Stream Media, a Singapore-based mobile technology start-up, was founded in March 2009 by Chua Zi Yong. The start-up has recently raised US $780,000 in a Series A funding led by Stream Global and Singtel Innov8.
We learned that a bulk of the new fund will be invested in its flagship product, MoVend. But how exactly will the money be spent and what is Stream Media’s next step? You will soon find out in Zi Yong’s interview below.
If you haven’t already known, MoVend eases the pain of both developers and consumers. With MoVend, app developers can focus on building great mobile applications without worrying about the payment platform. On the other hand, consumers can make purchases within MoVend enabled applications without exiting them.
1. Congrats on the funding. How did the idea come about?
We wanted to develop a mobile TV app at the time, back in 2009. However there is no way for the user to buy services or channels in app, as payment is very fragmented globally and there is no easy and affordable way for a service provider to accept payment. Hence we decided to create MoVend as we determined that it is the way to go if the mobile content and service industry is to move forward in the long run. Payment is a big problem and it still is today.
2. How will the fund be used to further develop MoVend? What’s the strategy?
We are focus on 2 things with the funds:
(1) Put MoVend on more platforms to meet the needs of our customers
(2) Acquire more content and service providers to work with us.
Our target customers are professional studios and content providers, so the sale cycle is typically longer and support is key. We will love to talk to any content provider looking for ways to monetize on mobile and help them with out. When they make money, we grow.
3. How is MoVend doing so far? Who are your competitors?
We about 6 game studios working with us across the world – with a few of them available on market as well as other distribution channels.
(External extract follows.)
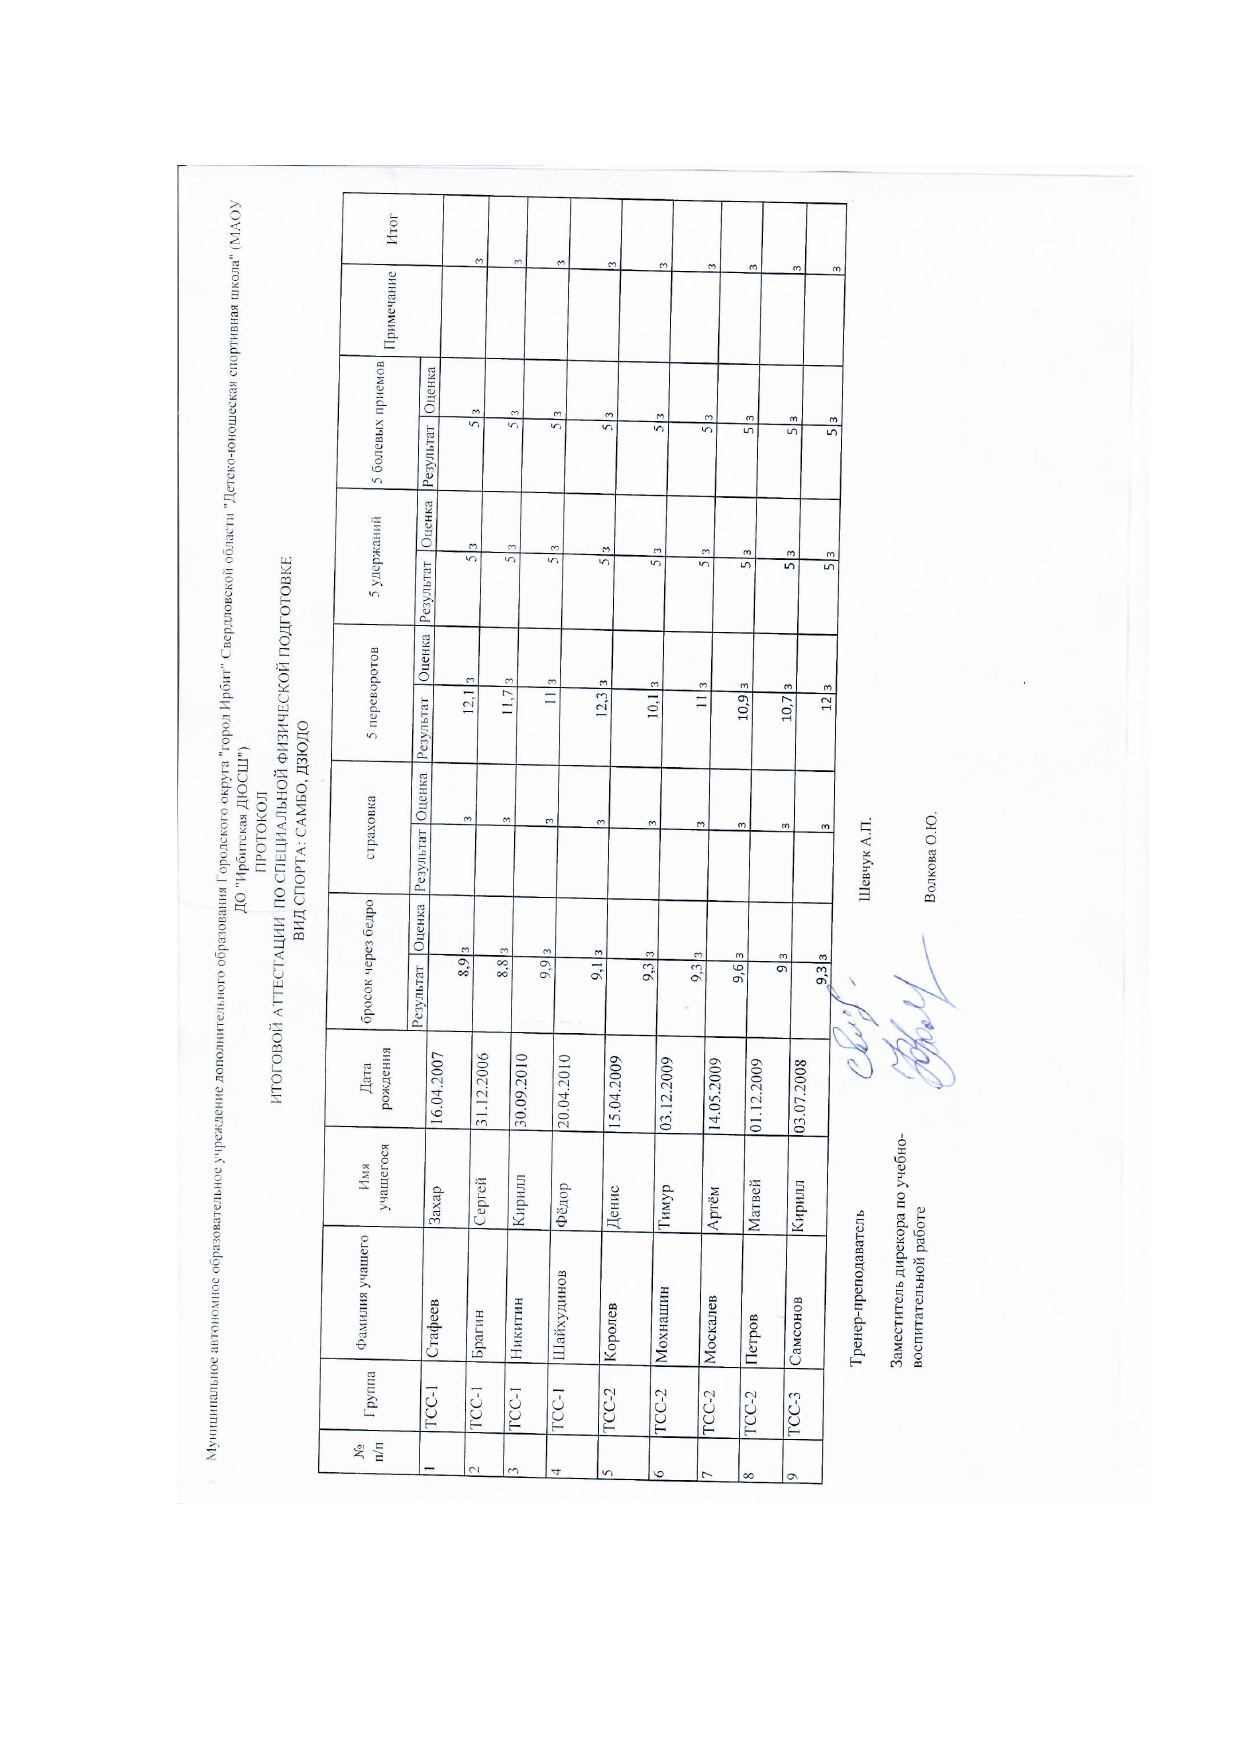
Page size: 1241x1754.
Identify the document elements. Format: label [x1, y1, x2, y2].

picture [177, 165, 1151, 1504]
A mobile mmorpg will also launch with MoVend within the month. People will typically compare us with Zong, PayPal, Boku and the likes, but they are more like our partners than anything (they are on MoVend anyways).
4. How is Asia doing in the mobile technology sector? Are we far behind the U.S?
You tend to see Korea, Japan, Singapore and the likes adopt technologies much earlier than the States while Indonesia, Thailand and other emerging markets are slower. Japan has been using Near Field Communication (NFC) payment for years while Indonesia has only just rolled out 3G in the last couple of years. In that sense you can see that Asia is very fragmented and is very hard to compare directly with US.
In Singapore, we adopt technology faster than US because of time and cost, but not in terms of innovation. China will be the one to watch – most of their companies are unknown outside China because their market is so huge and mobile penetration rate is still growing very strongly, they isn’t a no need for them to get out. Go to any event in China regarding mobile you will see it evidently.